Everything in the records must be copied exactly, apart from the pictures.

-- Data provided follows --

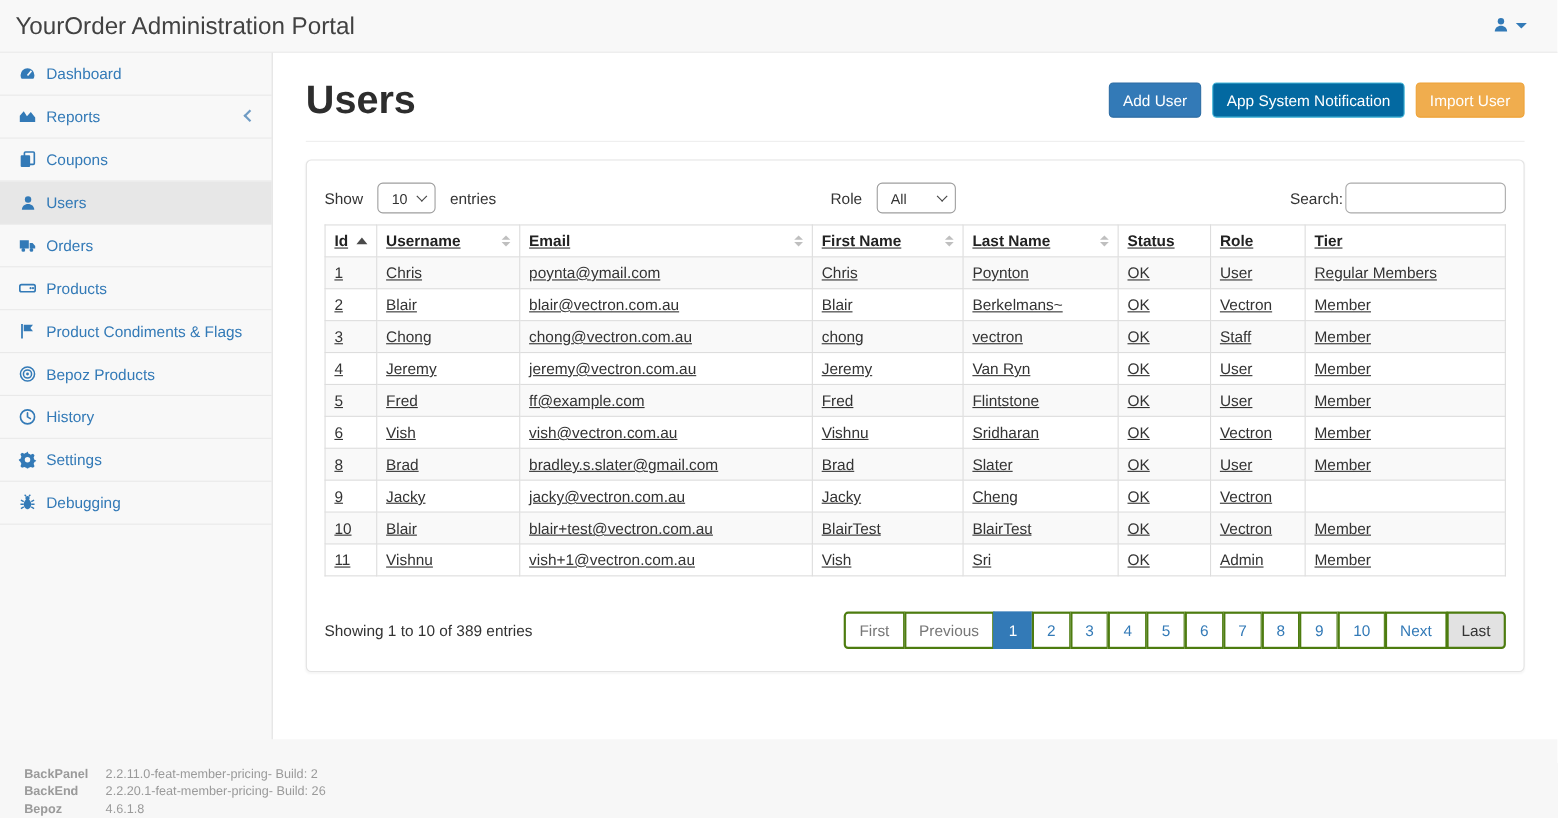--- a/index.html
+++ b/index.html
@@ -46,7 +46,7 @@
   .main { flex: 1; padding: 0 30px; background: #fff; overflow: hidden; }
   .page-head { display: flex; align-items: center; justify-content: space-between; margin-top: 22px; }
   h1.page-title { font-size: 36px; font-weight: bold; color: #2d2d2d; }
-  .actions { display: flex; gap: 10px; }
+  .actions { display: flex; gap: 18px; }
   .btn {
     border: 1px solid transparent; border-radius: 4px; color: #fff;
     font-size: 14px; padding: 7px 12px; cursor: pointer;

-- Data provided concluded --

Reply:
--- a/index.html
+++ b/index.html
@@ -46,7 +46,7 @@
   .main { flex: 1; padding: 0 30px; background: #fff; overflow: hidden; }
   .page-head { display: flex; align-items: center; justify-content: space-between; margin-top: 22px; }
   h1.page-title { font-size: 36px; font-weight: bold; color: #2d2d2d; }
-  .actions { display: flex; gap: 10px; }
+  .actions { display: flex; gap: 18px; }
   .btn {
     border: 1px solid transparent; border-radius: 4px; color: #fff;
     font-size: 14px; padding: 7px 12px; cursor: pointer;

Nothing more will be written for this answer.